Whether you evaluate a job using the Competitive Market Pricing Method or Point Factor Method, you may hear this when you share your pay grade recommendation, and it doesn’t meet the business leader’s expectations.
· “Yes, well that pay level is lower than I expected. What do I need to add to the job description to make this a grade 11?”
· “We need to pay $125,000 to $150,000. Can you find a salary survey match that gets us to that total compensation level?”
· “The candidate we want to hire is expecting $90,000 so the grade you want to assign to the job isn’t good. What do I need to do to get the job assigned a higher grade?”
BIG SIGH. AND BIG RED FLAG.
And then the HR or Compensation professional who did the job evaluation has to explain that the process is meant to be objective based on a job description that accurately represents the work that will be performed.

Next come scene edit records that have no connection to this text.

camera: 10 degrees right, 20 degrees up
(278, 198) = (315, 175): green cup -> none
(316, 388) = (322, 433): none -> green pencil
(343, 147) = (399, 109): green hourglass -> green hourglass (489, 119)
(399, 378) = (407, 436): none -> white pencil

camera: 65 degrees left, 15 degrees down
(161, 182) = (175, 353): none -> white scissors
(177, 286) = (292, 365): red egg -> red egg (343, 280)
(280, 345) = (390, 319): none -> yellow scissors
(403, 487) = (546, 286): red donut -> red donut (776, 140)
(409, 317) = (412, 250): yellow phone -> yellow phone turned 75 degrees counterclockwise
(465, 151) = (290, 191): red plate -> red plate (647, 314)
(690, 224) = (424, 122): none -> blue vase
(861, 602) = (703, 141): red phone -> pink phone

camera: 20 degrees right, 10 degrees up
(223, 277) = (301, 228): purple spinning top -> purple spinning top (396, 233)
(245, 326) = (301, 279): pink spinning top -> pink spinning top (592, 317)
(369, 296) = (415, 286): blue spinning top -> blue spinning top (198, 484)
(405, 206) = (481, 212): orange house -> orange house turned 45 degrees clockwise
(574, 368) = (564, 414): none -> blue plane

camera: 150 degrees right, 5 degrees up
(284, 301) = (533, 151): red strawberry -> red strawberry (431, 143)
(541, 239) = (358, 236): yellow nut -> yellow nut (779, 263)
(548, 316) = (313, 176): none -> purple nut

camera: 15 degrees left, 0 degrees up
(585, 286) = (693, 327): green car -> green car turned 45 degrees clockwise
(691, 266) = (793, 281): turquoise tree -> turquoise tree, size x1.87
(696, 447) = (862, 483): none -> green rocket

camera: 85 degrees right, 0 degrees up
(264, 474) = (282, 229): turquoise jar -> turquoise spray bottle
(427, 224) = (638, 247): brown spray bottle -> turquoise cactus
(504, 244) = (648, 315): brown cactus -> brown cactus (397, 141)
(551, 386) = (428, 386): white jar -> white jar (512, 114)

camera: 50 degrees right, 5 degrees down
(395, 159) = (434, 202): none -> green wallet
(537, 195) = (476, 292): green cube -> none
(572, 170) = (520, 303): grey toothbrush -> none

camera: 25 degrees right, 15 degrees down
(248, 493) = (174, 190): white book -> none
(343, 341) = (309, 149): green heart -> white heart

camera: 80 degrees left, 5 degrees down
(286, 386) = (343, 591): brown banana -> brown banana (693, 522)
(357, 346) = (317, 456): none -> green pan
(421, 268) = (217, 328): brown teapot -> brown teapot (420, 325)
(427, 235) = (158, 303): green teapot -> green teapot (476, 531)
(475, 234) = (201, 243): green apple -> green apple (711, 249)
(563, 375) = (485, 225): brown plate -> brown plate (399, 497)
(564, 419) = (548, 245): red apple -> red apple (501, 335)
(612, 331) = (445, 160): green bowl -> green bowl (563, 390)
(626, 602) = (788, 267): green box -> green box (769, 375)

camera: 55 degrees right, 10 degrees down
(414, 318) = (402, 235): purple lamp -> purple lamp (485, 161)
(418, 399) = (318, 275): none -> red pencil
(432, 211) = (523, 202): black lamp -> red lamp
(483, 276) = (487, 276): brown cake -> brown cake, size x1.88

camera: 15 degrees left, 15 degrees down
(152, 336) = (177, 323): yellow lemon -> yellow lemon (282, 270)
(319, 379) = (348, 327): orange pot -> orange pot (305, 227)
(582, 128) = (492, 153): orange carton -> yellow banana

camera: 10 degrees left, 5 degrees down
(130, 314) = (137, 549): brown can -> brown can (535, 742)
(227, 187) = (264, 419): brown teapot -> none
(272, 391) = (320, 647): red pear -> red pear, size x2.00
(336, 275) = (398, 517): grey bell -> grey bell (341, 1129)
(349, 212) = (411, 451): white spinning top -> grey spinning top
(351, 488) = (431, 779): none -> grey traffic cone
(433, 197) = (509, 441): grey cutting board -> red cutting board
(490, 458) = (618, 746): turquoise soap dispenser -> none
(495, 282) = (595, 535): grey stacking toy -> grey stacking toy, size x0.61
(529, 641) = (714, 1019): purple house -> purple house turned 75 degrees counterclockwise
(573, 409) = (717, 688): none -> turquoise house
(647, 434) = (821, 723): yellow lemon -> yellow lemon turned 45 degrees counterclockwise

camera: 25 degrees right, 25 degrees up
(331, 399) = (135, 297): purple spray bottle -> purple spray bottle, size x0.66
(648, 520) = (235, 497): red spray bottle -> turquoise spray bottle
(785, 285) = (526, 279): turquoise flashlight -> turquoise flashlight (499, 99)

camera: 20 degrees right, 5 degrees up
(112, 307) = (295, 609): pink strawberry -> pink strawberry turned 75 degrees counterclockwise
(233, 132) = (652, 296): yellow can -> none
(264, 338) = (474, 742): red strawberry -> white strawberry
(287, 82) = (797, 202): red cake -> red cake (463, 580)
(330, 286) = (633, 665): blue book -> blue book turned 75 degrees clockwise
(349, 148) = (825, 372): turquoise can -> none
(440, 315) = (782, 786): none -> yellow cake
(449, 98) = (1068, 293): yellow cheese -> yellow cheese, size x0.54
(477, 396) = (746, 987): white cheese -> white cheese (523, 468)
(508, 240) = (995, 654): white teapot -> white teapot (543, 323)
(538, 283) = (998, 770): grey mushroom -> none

The job’s value is based on a consistent set of factors such as relevant experience, education, responsibilities, skills, knowledge, qualifications, mental and physical effort, and working conditions.
The scrutiny of pay decisions, the evaluation process for jobs, and focus on pay transparency is making these conversations even more challenging.
To solve pay inequities there is an increasing need to educate business leaders on why cherry-picking numbers and then creating documentation to support those numbers is not acceptable.
I know these conversations aren’t easy, but they are necessary to maintain integrity in the process and to ensure legally defensible final decisions.